>>>>>
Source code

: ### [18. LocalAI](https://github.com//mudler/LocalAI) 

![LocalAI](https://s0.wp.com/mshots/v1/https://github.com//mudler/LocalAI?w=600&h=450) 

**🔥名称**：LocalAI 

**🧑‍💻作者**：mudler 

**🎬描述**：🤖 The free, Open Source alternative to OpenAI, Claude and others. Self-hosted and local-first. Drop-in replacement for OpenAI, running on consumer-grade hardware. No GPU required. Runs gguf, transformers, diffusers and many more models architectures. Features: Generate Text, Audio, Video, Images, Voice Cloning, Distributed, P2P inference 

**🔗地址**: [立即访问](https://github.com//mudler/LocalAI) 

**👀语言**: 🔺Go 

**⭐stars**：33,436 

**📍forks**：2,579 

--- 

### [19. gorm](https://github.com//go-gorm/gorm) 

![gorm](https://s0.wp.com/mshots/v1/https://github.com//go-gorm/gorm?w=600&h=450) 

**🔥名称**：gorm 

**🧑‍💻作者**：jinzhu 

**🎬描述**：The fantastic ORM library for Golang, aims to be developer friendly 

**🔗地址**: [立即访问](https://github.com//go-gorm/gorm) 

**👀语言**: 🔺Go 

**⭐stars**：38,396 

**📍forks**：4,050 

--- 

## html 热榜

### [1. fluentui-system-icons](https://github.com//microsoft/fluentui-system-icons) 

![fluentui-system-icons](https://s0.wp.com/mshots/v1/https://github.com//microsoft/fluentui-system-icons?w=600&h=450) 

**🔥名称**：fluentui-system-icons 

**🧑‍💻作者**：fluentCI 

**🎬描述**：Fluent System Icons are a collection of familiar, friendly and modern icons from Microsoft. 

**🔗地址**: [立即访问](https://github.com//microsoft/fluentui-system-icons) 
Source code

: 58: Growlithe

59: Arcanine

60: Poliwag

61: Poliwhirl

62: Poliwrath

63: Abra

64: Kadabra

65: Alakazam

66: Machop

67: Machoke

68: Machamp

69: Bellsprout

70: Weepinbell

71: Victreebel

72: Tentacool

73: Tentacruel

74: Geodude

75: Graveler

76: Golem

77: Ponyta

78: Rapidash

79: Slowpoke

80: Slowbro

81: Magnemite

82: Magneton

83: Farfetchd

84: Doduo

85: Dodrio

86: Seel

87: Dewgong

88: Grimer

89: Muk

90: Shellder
<<<<<
• ACTIVITY:
Quote all of the material above, character for character, with nothing added or left out.

• RESPONSE:
Source code

: ### [18. LocalAI](https://github.com//mudler/LocalAI) 

![LocalAI](https://s0.wp.com/mshots/v1/https://github.com//mudler/LocalAI?w=600&h=450) 

**🔥名称**：LocalAI 

**🧑‍💻作者**：mudler 

**🎬描述**：🤖 The free, Open Source alternative to OpenAI, Claude and others. Self-hosted and local-first. Drop-in replacement for OpenAI, running on consumer-grade hardware. No GPU required. Runs gguf, transformers, diffusers and many more models architectures. Features: Generate Text, Audio, Video, Images, Voice Cloning, Distributed, P2P inference 

**🔗地址**: [立即访问](https://github.com//mudler/LocalAI) 

**👀语言**: 🔺Go 

**⭐stars**：33,436 

**📍forks**：2,579 

--- 

### [19. gorm](https://github.com//go-gorm/gorm) 

![gorm](https://s0.wp.com/mshots/v1/https://github.com//go-gorm/gorm?w=600&h=450) 

**🔥名称**：gorm 

**🧑‍💻作者**：jinzhu 

**🎬描述**：The fantastic ORM library for Golang, aims to be developer friendly 

**🔗地址**: [立即访问](https://github.com//go-gorm/gorm) 

**👀语言**: 🔺Go 

**⭐stars**：38,396 

**📍forks**：4,050 

--- 

## html 热榜

### [1. fluentui-system-icons](https://github.com//microsoft/fluentui-system-icons) 

![fluentui-system-icons](https://s0.wp.com/mshots/v1/https://github.com//microsoft/fluentui-system-icons?w=600&h=450) 

**🔥名称**：fluentui-system-icons 

**🧑‍💻作者**：fluentCI 

**🎬描述**：Fluent System Icons are a collection of familiar, friendly and modern icons from Microsoft. 

**🔗地址**: [立即访问](https://github.com//microsoft/fluentui-system-icons) 
Source code

: 58: Growlithe

59: Arcanine

60: Poliwag

61: Poliwhirl

62: Poliwrath

63: Abra

64: Kadabra

65: Alakazam

66: Machop

67: Machoke

68: Machamp

69: Bellsprout

70: Weepinbell

71: Victreebel

72: Tentacool

73: Tentacruel

74: Geodude

75: Graveler

76: Golem

77: Ponyta

78: Rapidash

79: Slowpoke

80: Slowbro

81: Magnemite

82: Magneton

83: Farfetchd

84: Doduo

85: Dodrio

86: Seel

87: Dewgong

88: Grimer

89: Muk

90: Shellder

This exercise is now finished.